12. Unto the Lands Flowing of... by Kayla Cantu  

The development of this work questions perceptions of what reads as "body." By paralleling glass to landscape, the work questions surrounding preconceived expectations of what body features "should" look like. Skin folds echo landscape, and vice versa, drawing upon the duality of the macro and micro.  

 

13. and 14. Different from what it seems by Esther Park  

I was born and raised in Korea, and upon setting foot in the United States to pursue graduate school, everything felt new and awkward. Life became a series of communication challenges and moments of embarrassment. As an Asian, I was used to using a chopstick every meal. Observing the disparities in eating habits, which fulfill our most basic human needs, and noticing the contrast in utensils used, I anticipated challenges in building rapport. Simultaneously, I sensed a similarity between myself and single-use disposal plastic utensils, both relegated to short-lived interactions and struggling to establish deeper connections with others. As a response, I collected these utensils and manipulated them into a novel form of jewelry. Through this process, I sought to create my endeavor to belong here by adopting the same utensils as those around me. I collected used plastic forks from places like school cafeterias, where utensils are commonly used, to create artworks. The warmth and traces of various students at Temple University enriched the artwork even further. I worked to give new life to plastic that was once used and discarded, giving it functionality, and capturing traces and memories of the environment and users. 

 

16. Down the Line by Andrew Mahaffie 

My piece, “Down the Line,” is a collaboration between my own creative energies, the city of New Orleans, and the team of talented assistants who participated in the making of the work. The materials I used were all recovered from waste generated in and around New Orleans. The glass was all melted from recycled bottles gathered from the Uptown neighborhood. The steel components used to make the base were found objects recovered from a scrap yard just south of the city in Belle Chase.  The work thinks about the passing of time, spiraling ever onwards. Each individual piece of glass has movement of its own, tendrils reaching outwards away from the main body of the piece. Yet they are all connected as part of a grander symphony of movement in the form of a gradual spiral moving horizontally across the body of the work.  

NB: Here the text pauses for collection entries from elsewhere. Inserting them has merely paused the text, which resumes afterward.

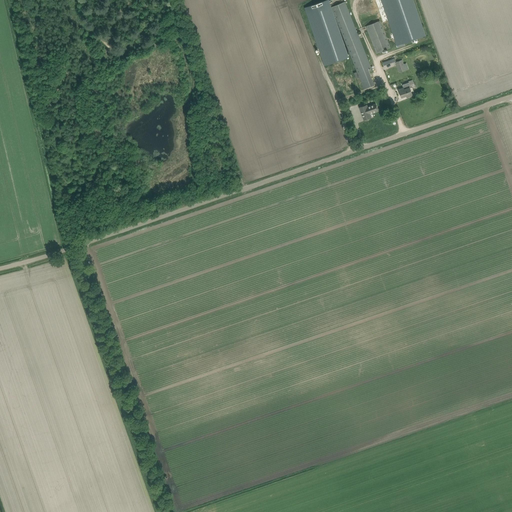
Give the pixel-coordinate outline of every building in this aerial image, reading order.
[(332,7),(329,0),(324,0),(305,7),(324,63),(348,55),(332,7)] [(382,0),(398,44),(426,35),(414,0),(382,0)] [(332,7),(352,60),(364,89),(375,85),(369,70),(372,68),(346,2),(332,7)] [(366,26),(376,53),(391,48),(380,21),(366,26)] [(406,70),(404,64),(402,60),(396,62),(399,72),(406,70)] [(413,95),(410,88),(411,88),(409,82),(403,85),(404,88),(399,90),(402,97),(406,96),(407,97),(413,95)] [(360,107),(362,114),(364,120),(365,120),(371,117),(370,114),(378,111),(376,104),(373,105),(368,106),(367,104),(360,107)]
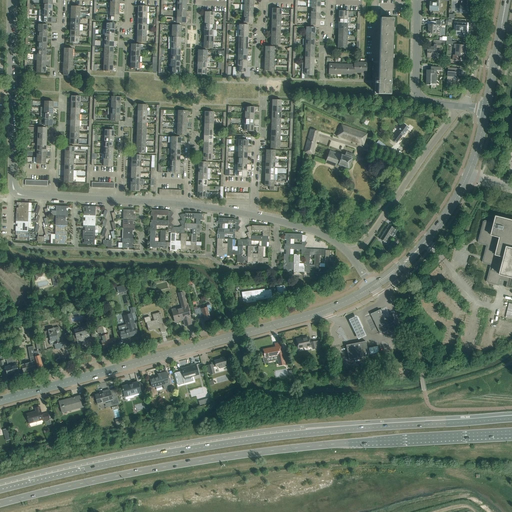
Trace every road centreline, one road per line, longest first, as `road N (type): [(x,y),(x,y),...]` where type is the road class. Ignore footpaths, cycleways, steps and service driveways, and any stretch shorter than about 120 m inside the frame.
road 1 (primary): [(0,504),(265,451),(511,433)]
road 2 (primary): [(511,419),(262,438),(0,490)]
road 3 (tertiary): [(0,400),(326,309),(373,287)]
road 4 (residential): [(351,256),(460,106)]
road 5 (residential): [(460,106),(417,93),(417,0)]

Forming and sculpting hot glass could be considered the team sport of the art practices. Without exception, a glass artist relies on numerous assistants, all executing a beautiful, choreographed dance of making. The larger and more complex the piece, the more the roles of the assistants influence the final form of the work. The sculpture is not so much the brainchild of the individual artist, as much as it is the culmination of numerous solutions to the challenges encountered throughout the process of the making. Many of those solutions come not from the artist, but from the environment and people surrounding the maker.  

  

17. Assembled Poetics & Living In-Between by Rae Helms and Ari Zuaro 

Thinking through collage and assembly, Rae Helms and Ari Zuaro explore themes of the built environment, the spaces in-between, and the history of community in Philadelphia. In a collaborative effort, and as two artists new to the city, they work by observing and deconstructing both image and language.